If you’re feeling unsettled, anxious or agitated about things beyond your control, and your mind spinning at an impossible rate, with you unable to focus—that’s monkey mind. This point is calming to your entire being, easing this emotional restlessness, overthinking, and anxiety, creative and otherwise, and is the ultimate acupressure point to chill you out.

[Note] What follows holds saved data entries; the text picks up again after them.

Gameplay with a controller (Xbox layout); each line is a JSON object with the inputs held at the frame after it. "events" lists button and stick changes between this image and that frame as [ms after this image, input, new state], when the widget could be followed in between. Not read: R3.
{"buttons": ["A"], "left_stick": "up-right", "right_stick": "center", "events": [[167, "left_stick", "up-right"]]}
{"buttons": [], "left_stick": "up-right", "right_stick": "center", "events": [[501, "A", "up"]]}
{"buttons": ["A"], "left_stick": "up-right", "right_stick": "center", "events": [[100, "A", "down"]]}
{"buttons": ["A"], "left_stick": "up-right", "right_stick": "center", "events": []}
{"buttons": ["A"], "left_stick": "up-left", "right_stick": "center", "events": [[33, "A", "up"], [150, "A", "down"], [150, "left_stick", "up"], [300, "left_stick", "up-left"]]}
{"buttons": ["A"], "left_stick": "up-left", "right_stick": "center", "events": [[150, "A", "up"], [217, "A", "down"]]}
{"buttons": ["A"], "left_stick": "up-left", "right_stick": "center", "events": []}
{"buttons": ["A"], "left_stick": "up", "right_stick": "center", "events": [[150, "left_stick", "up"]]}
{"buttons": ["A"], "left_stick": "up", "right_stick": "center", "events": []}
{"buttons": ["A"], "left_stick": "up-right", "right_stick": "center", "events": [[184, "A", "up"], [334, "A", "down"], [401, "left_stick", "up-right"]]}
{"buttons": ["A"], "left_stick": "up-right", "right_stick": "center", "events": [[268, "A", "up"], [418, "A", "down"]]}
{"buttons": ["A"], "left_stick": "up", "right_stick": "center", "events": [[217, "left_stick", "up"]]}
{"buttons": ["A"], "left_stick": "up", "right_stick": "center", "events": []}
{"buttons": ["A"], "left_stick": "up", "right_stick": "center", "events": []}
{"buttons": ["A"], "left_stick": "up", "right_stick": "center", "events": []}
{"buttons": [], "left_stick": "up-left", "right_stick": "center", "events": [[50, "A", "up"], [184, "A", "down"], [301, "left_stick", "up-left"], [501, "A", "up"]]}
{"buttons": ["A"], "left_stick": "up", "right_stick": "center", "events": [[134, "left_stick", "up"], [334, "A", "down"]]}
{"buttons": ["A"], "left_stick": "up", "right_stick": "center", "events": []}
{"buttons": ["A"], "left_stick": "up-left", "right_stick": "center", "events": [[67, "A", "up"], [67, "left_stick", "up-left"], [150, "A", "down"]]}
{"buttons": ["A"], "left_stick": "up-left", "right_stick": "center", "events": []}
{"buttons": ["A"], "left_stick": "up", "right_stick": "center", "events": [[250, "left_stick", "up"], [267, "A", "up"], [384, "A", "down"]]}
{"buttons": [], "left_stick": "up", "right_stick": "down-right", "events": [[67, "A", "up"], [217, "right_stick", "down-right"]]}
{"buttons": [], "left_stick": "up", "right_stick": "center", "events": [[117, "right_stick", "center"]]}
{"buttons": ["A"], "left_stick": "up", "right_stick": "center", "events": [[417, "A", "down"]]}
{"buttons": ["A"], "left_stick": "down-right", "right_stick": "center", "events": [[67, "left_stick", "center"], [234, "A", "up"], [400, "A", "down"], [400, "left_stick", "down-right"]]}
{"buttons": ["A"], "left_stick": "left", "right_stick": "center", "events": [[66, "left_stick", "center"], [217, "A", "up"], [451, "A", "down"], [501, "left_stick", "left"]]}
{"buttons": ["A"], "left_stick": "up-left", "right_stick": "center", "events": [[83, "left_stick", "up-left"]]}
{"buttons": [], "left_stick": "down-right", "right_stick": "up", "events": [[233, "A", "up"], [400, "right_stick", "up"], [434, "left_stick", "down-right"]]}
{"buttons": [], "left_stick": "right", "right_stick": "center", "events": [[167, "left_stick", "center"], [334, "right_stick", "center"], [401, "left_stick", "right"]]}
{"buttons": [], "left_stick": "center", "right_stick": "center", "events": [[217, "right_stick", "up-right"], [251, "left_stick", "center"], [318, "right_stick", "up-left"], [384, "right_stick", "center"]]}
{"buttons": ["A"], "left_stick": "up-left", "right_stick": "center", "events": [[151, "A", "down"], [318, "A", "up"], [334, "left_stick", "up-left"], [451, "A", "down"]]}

  • Take a deep, luxurious breath & exhale with a little force—breathing out any built-up tension.
  • Become aware of how you are holding yourself—scan your body for any places you’ve subconsciously tensed or tightened — relaxing each — in turn letting go of that tension.
  • Breathe gently but do not force it—simply allow your breath to find its own natural depth & rhythm.
  • Acu IP third eye CROP

    ‘Yin Tang’ or the third eye point is at centre of the eyebrows, in the subtle indentation in the centre of the forehead.
  • Close your eyes & using the gentlest pressure, lightly press this point.
  • Facial points do not need a lot of pressure, often working far more effectively with a gentle approach. You’ll likely feel a subtle pulse.
  • As you gently press the point imagine that your fingertip is white-hot & your forehead the purest gold.
  • Visualise your fingertip melting into the gold — & stay with this feeling — letting yourself focus on its tip as it penetrates, metaphorically of course.
  • After a minute or likely less, a tingling feeling radiates through your face & skull, as your mind & body reconnect in presence & you too find yourself stilled, gently retuned to the moment—though the effects magnify after the practice.
  • Continue to hold your finger here in stillness—until all mental tension dissipates, with you clear in mind, & calm in body.
  • Then gradually lessen the pressure & ever so slowly lift your finger off the point, which may feel like it’s still being pressed for a little while afterwards.
  • Enjoy this ensuing peacefulness, clarity & calm—then start creating again.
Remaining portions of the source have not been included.